Answer the following questions using the forum thread on UK conventions.
(a) Which convention does Shukie name as the only one known in England?
(b) What amenity does Tewin Follow point out at this year's new venue?
(c) According to Tewin Follow, in what kind of building is ScotiaCon held?

## start Page

# UK fur cons?



## findingSQUEAK (Mar 3, 2010)

I've been fur for a long time, but have ONLY just come out of the closet. I have no idea what cons there are in England.. and I also know no Furs.
There is no way I'd go to something like this on my own.

I'm saving up for a fur suit, so that's no problem. I'm just wanting to go too a convention...


----------



## Shukie (Mar 3, 2010)

Confuzzled is the only Furcon i know of in england right now. And its in manchester in march, i think. I wont be going this year, but hope to Next year

Website
http://www.confuzzled.org.uk/


----------



## Bunzi (Mar 3, 2010)

i'm moving to england in march maybe ill cya there?
 i gots no suit nor a furry that represents me.  was thinking a rabbit but i like foxes and i like cats or maybe a raccoon?


----------



## findingSQUEAK (Mar 5, 2010)

I wont be there this year, not got the money too go. Or I'd be there.

I have a phobia of going out, so it's kinda putting me off going coz I'll be so far away from my comfort zone


----------



## Tewin Follow (Mar 5, 2010)

Shukie said:


> Confuzzled is the only Furcon i know of in england right now. And its in manchester in march, i think. I wont be going this year, but hope to Next year
> 
> Website
> http://www.confuzzled.org.uk/



I'm going! *swagger*

New venue this year, in a big proper hotel. WITH A SWIMMING POOL.
I can see that wrong straight away, but holyhell. :3


----------



## Smelge (Mar 5, 2010)

There's one in Scotland, though the organiser seems to have this fear of putting it near anyplace normal people would go.

So works out ok then.


----------



## Tewin Follow (Mar 5, 2010)

Voidrunners said:


> There's one in Scotland, though the organiser seems to have this fear of putting it near anyplace normal people would go.
> 
> So works out ok then.



ScotiaCon, ya?
It's in a CASTLE.

I was considering it, but Scotland's a loooong way to drive.

OP, you should try hanging around on the ConFuzzled forums and asking about conventions there. It's a good idea to know what to expect before you spend hundreds in the excitement of just joining the fandom.


----------



## findingSQUEAK (Mar 5, 2010)

## end Page
## start Data records

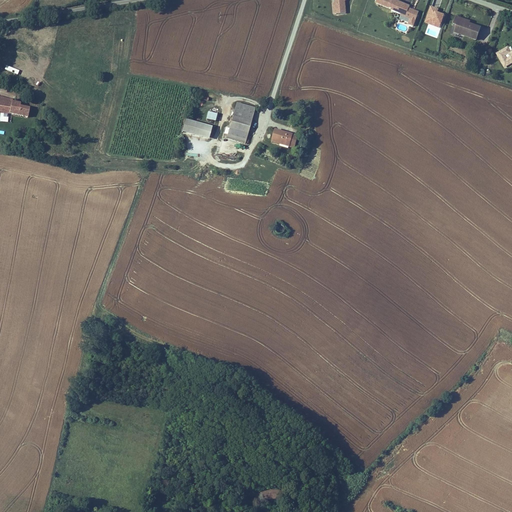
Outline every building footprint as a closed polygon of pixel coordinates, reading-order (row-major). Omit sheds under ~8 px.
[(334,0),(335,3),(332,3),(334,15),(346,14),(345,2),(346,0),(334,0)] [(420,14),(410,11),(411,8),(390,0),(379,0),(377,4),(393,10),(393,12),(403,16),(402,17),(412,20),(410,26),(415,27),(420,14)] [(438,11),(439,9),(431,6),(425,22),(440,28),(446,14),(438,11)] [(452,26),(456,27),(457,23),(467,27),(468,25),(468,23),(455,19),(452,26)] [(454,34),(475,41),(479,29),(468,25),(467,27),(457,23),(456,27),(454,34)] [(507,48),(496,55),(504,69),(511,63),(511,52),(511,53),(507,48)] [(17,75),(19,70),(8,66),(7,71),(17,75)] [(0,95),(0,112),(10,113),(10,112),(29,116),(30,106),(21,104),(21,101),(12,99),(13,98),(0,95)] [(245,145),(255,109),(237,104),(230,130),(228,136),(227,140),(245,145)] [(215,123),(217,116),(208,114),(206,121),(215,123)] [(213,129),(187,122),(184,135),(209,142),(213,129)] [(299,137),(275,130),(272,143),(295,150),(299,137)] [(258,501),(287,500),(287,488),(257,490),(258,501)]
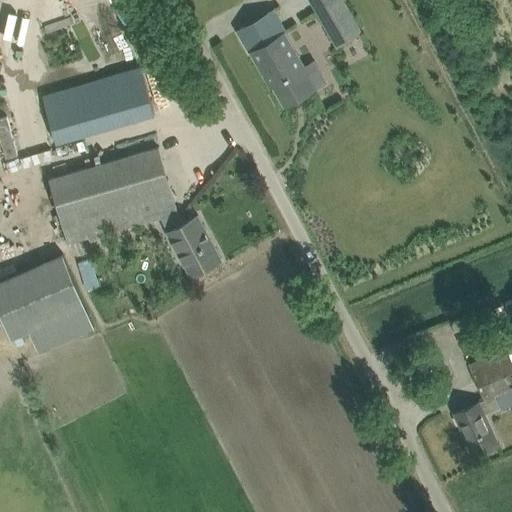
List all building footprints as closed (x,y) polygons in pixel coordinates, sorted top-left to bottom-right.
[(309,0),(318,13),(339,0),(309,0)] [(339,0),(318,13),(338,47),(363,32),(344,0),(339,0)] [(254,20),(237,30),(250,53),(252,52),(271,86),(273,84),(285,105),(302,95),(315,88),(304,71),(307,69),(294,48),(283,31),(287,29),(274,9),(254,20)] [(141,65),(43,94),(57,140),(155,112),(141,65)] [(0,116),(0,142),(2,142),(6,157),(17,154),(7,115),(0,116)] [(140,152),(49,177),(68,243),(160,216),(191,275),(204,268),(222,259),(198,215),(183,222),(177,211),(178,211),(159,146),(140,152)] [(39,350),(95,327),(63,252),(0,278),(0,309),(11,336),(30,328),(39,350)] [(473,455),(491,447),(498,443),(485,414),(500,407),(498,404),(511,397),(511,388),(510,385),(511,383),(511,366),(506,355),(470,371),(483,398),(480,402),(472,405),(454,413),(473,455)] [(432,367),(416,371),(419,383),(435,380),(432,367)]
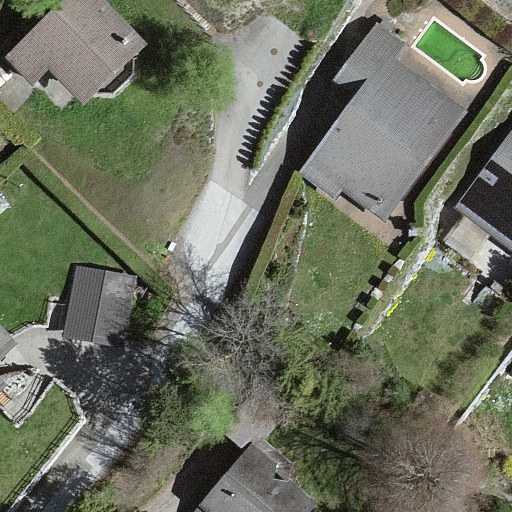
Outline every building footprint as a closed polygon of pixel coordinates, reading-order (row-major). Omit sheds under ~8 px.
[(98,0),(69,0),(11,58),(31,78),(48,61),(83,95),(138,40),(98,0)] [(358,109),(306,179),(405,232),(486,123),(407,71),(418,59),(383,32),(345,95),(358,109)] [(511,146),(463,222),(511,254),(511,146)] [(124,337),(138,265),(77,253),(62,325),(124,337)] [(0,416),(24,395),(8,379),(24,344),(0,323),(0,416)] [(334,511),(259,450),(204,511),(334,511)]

## end Data records

§ Written solution:
(a) Confuzzled.
(b) A swimming pool.
(c) A castle.